**** TEKS BACAAN
Nurman pun melanjutkan ceritanya tentang ibunya, yang berprofesi sebagai guru, yang pernah dimintai uang oleh wartawan. Karena, dulu di sekolah tempat ibunya mengajar pernah terjadi kasus penggelapan uang. Padahal, ibunya tidak terlibat, tapi sang wartawan terus mengejar dan mengancam ibunya. Mendengar cerita itu, untuk kesekian kalinya timbul pertanyaan dalam diriku, “Apakah semua wartawan berwatak seperti itu?” Ah, aku tidak tahu.
“Untung saya, mah bukan wartawan. Hahaha…!” aku menanggapi cerita Nurman, disambut tawa olehnya.
Untuk mengikuti ujian paket C ini, Nurman membayar sekitar tujuh ratus ribu rupiah. Itu harga untuk Nurman. Ada orang lain yang bisa membayar hingga sekitar dua jutaan. Aku punya seorang teman lainnya yang berijazah paket C. Dia membayar sekitar dua jutaan, dan bisa terima beres, tidak perlu mengikuti ujian seperti Nurman. Uang dua juta itu sudah termasuk untuk membayar orang yang menggantikan si peserta mengikuti ujian. Yah, seperti joki. Lagi-lagi, aku berucap dalam hati, inikah bangsa kita?
Saat bel masuk ruangan berbunyi, aku dan Nurman pun berpisah. Aku memutuskan untuk berkeliling di area SD itu.
Ada sekitar enam wartawan berkumpul di depan gerbang, entah apa yang mereka perbincangkan. Ketika semua peserta memasuki ruangan masing-masing, aku pun turut masuk. Dengan kamera di tangan, aku memulai memotret bangunan-bangunan sekolah. Mengintip dari balik jendela, aku memotret para peserta sedang fokus dengan pensil 2B di jari mereka. Ada juga para wartawan yang berkumpul di depan ruangan panitia ujian Paket C. Lagi-lagi, aku tidak tahu apa yang mereka perbincangkan. Tak lama, mereka pergi dengan menggunakan motor, entah kemana.
Karena mendengar cerita Nurman, aku jadi merasa agak takut untuk memotret. Akhirnya, aku memutuskan untuk keluar dari pekarangan sekolah dan duduk di tempat aku dan Nurman merokok tadinya.
Ketiga anak laki-laki yang aku lihat pas baru datang tadi masih bermain bola. Mereka masih asik bermain bola meskipun sesekali mereka berputar mengelilingi lapangan dengan sepeda. Kini, saatnya mereka bermain dengan riang setelah menuntut ilmu sejak tadi pagi. Sementara itu, siang ini giliran yang ‘tua-tua’ harus duduk manis dan bergelut dengan kertas ujian mereka.
Di seberang lapangan, ada sepasang sejoli sedang memadu kasih. Dilihat dari celana sang pria, sepertinya mereka siswa Sekolah Menengah Pertama (SMP). Sekali-kali, sang perempuan memeluk prianya. Aku pun tertawa geli melihat adegan itu. “Aduh, anak jaman sekarang, ya!”
********
-- DAFTAR TUGAS --
#1 Tolong sunting bagian teks tentang ujian paket C, mulai dari "Karena mendengar cerita" dan berakhir di "kertas ujian mereka.", dengan mengganti "bola" menjadi "layangan".
#2 Berapa uang yang dibayar Nurman untuk mengikuti ujian menurut teks tentang ujian paket C?
Data ini diambil dari sumber yang berbeda.
**** CUPLIKAN DATA
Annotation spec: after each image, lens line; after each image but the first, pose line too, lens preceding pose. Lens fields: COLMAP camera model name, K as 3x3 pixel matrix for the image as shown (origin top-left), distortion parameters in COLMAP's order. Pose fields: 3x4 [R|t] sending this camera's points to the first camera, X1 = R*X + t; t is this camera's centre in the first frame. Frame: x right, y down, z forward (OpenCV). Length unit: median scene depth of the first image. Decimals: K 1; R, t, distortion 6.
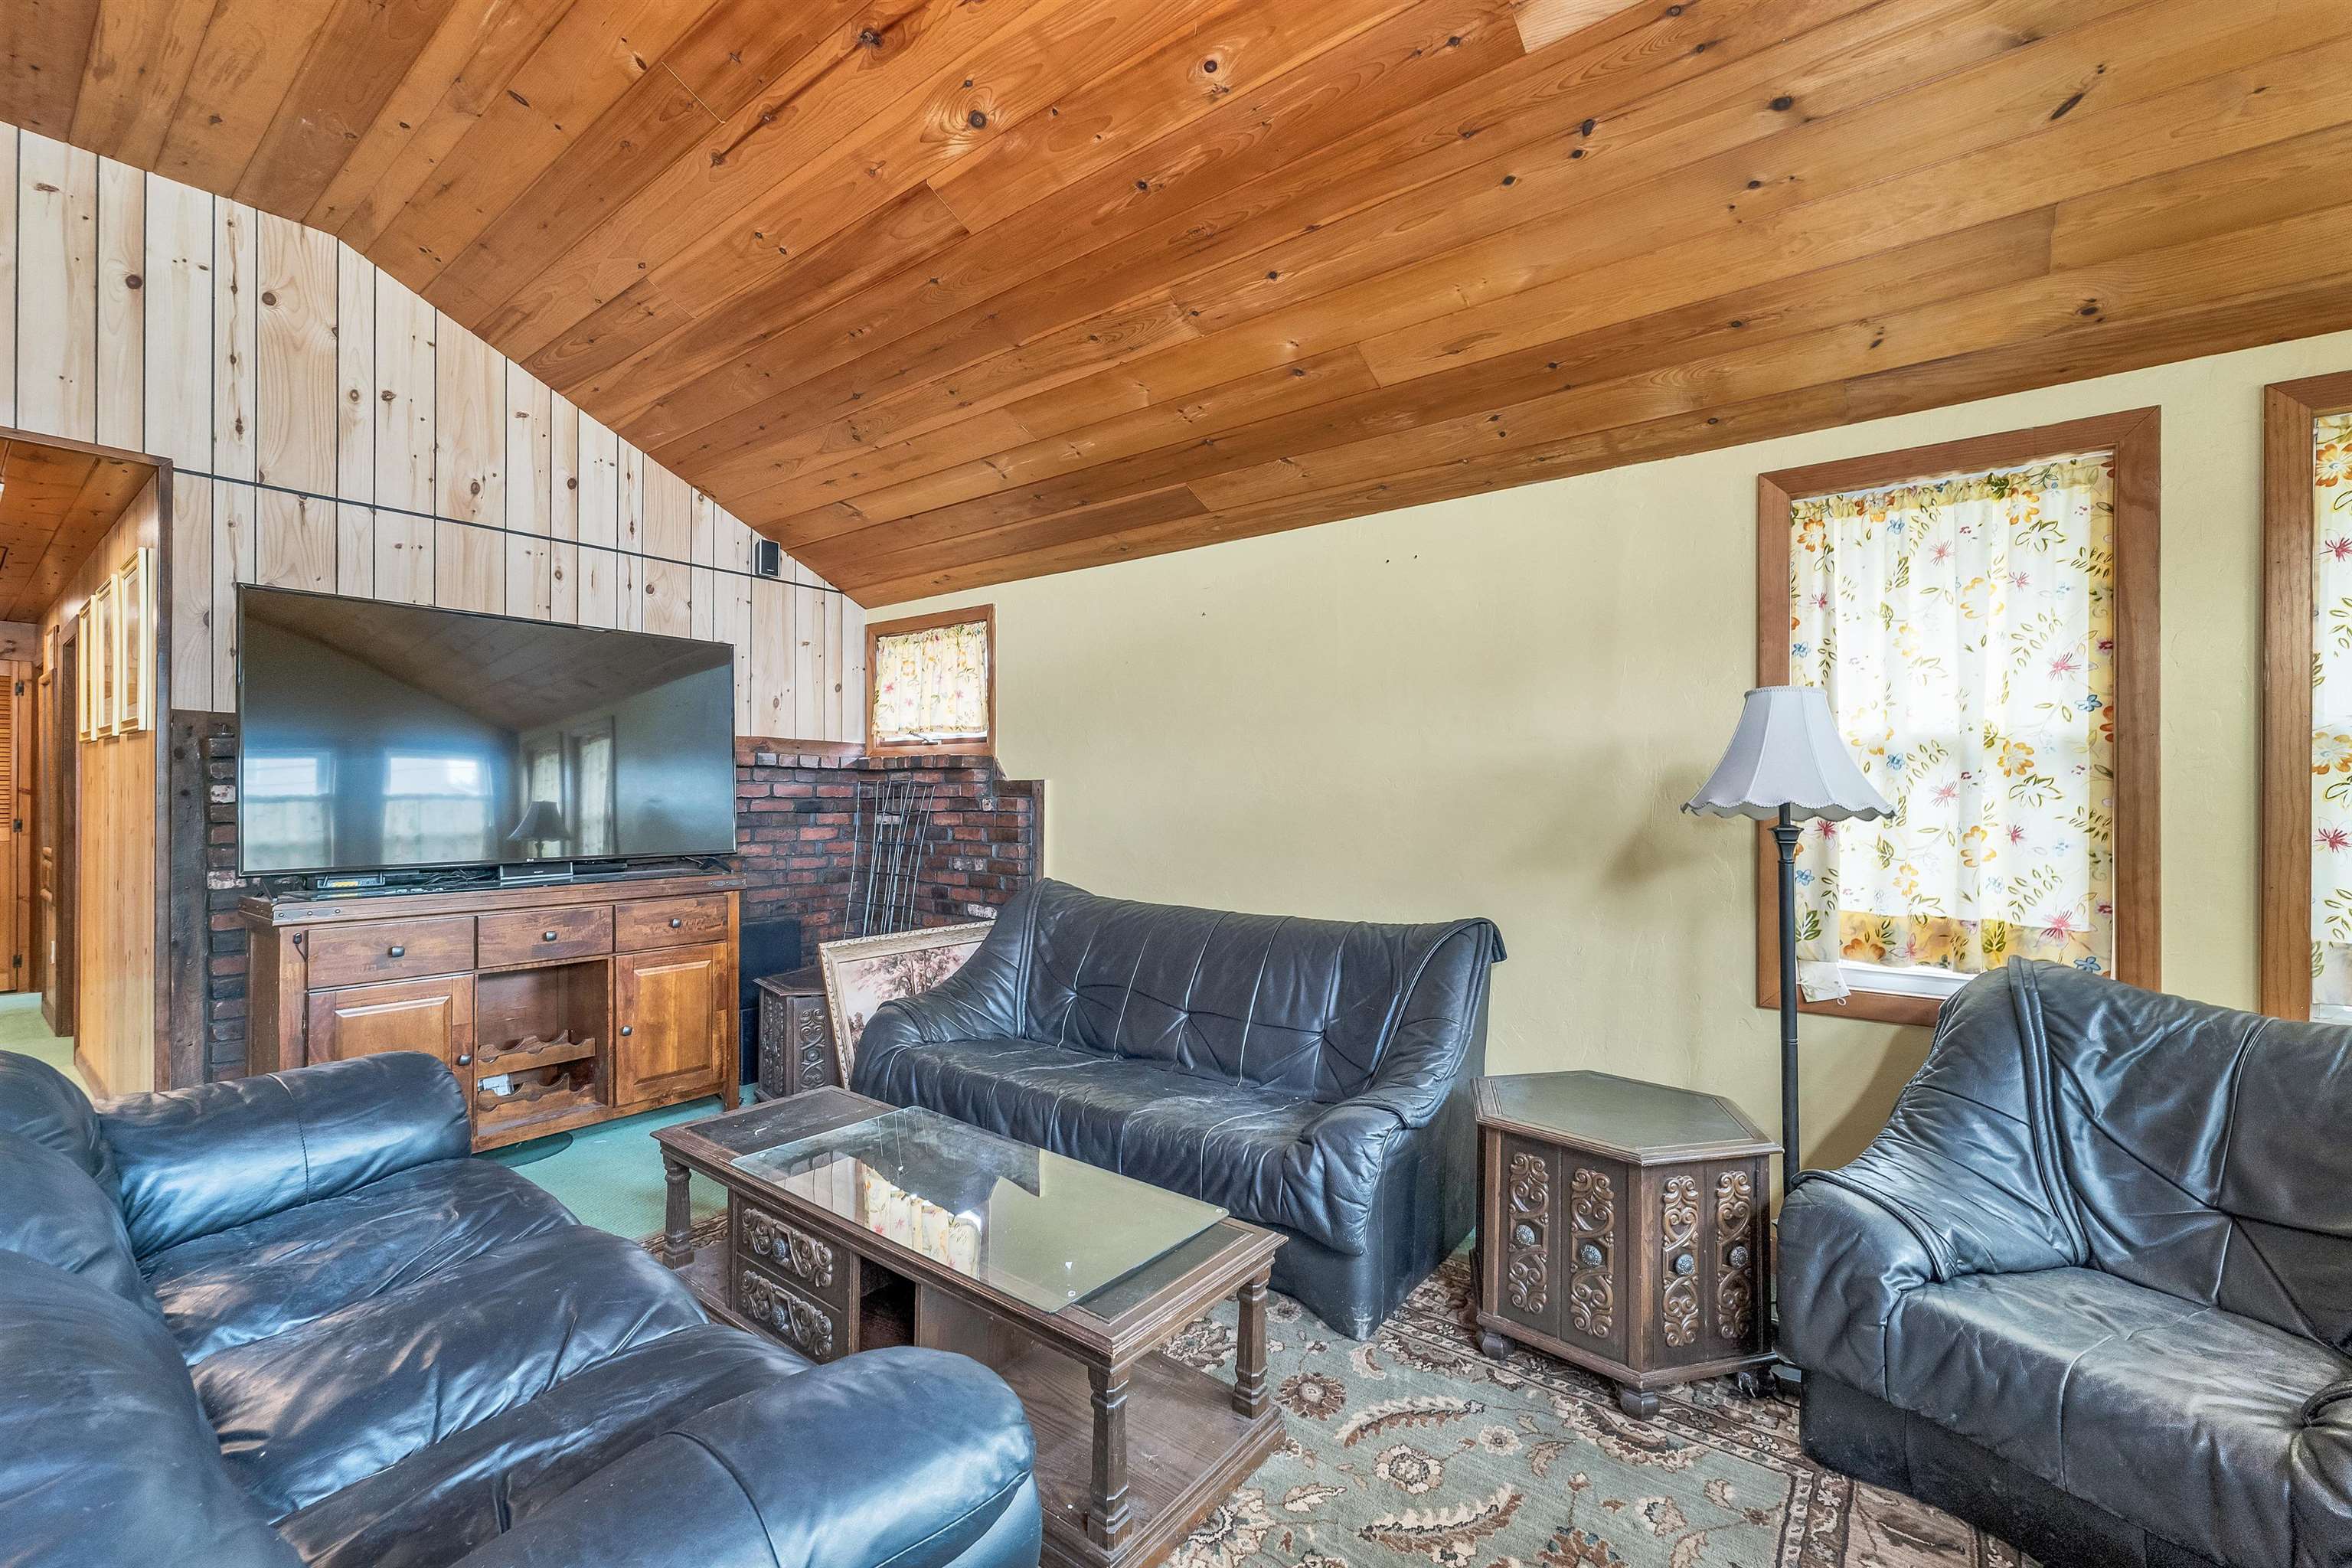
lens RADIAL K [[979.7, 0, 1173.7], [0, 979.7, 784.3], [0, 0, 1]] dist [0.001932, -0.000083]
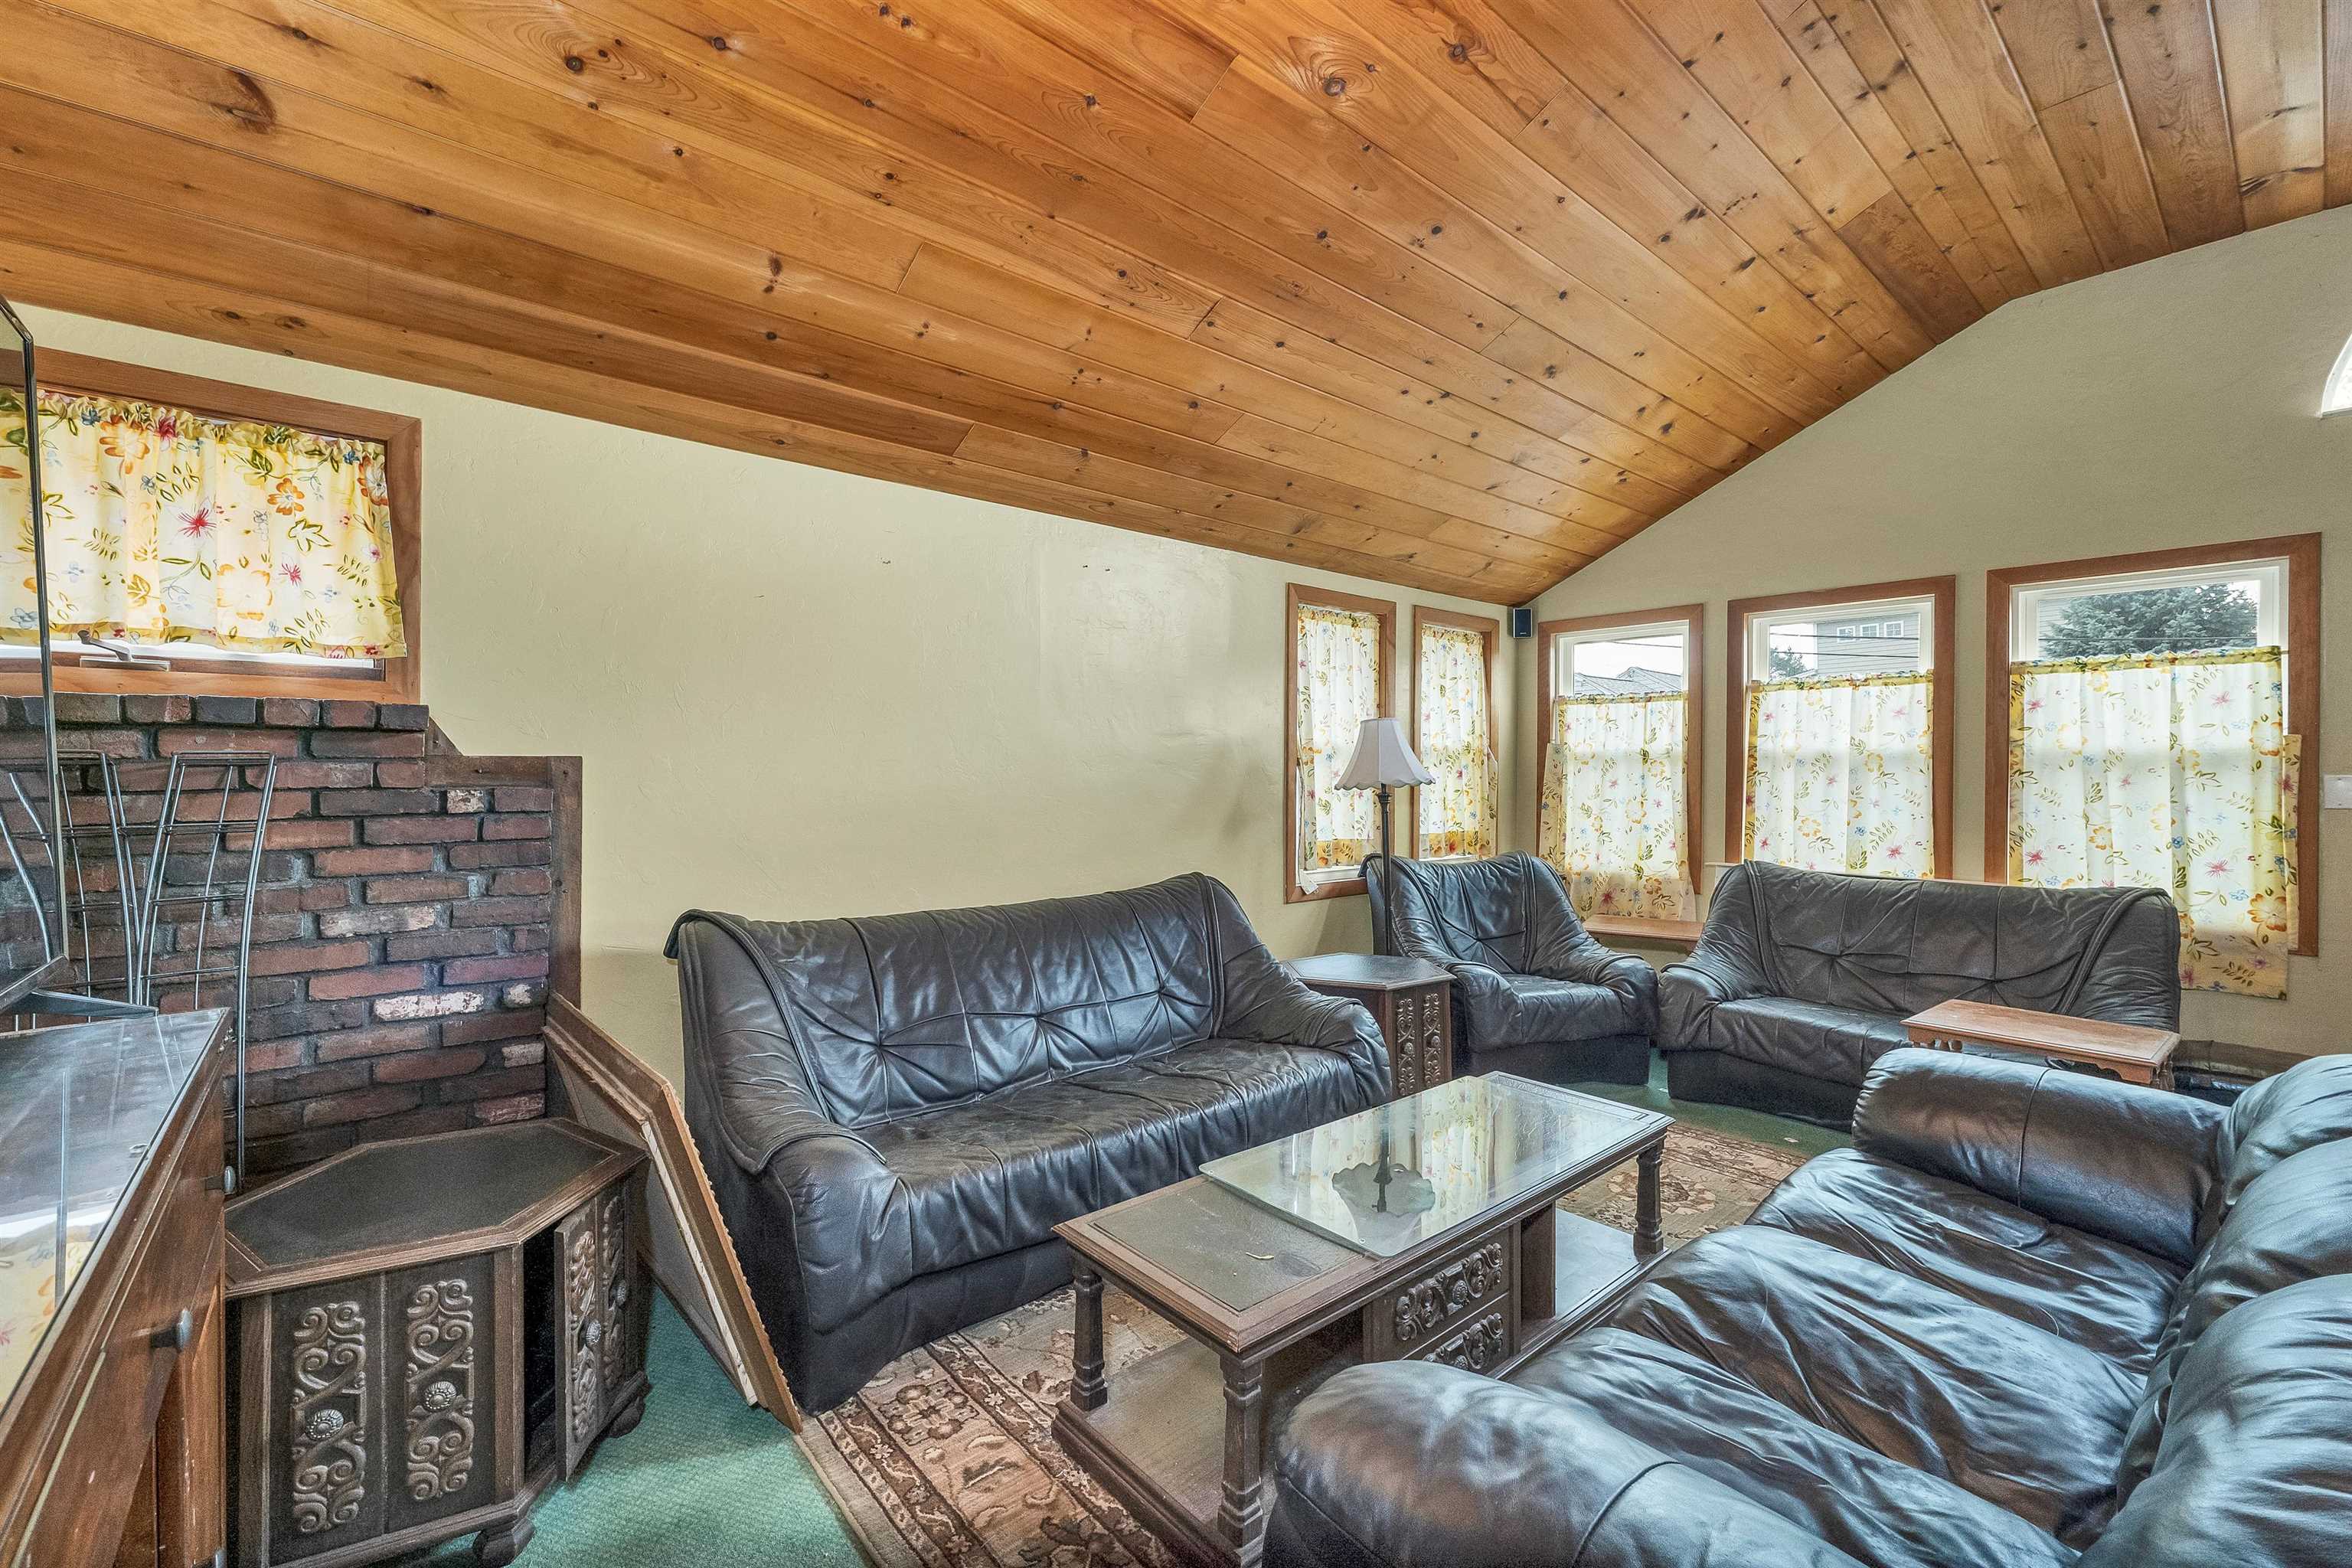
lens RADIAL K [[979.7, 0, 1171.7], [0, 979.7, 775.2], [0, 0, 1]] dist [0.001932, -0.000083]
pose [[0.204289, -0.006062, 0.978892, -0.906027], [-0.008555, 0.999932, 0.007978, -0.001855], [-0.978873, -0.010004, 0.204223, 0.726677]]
********
**** CUPLIKAN DATA
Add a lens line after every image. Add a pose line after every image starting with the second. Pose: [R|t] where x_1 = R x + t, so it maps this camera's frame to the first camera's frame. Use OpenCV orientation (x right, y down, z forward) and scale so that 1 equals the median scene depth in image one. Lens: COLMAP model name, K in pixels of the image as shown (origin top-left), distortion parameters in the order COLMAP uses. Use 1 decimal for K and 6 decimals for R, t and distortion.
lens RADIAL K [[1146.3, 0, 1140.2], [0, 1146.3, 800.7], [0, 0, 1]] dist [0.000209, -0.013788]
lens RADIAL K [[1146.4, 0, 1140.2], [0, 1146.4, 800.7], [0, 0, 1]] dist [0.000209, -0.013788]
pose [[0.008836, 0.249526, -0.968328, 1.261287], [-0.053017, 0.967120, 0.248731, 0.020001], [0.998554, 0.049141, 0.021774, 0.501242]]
********
-- KUNCI JAWABAN --
#1
Karena mendengar cerita Nurman, aku jadi merasa agak takut untuk memotret. Akhirnya, aku memutuskan untuk keluar dari pekarangan sekolah dan duduk di tempat aku dan Nurman merokok tadinya.
Ketiga anak laki-laki yang aku lihat pas baru datang tadi masih bermain layangan. Mereka masih asik bermain layangan meskipun sesekali mereka berputar mengelilingi lapangan dengan sepeda. Kini, saatnya mereka bermain dengan riang setelah menuntut ilmu sejak tadi pagi. Sementara itu, siang ini giliran yang ‘tua-tua’ harus duduk manis dan bergelut dengan kertas ujian mereka.

#2 Sekitar tujuh ratus ribu rupiah.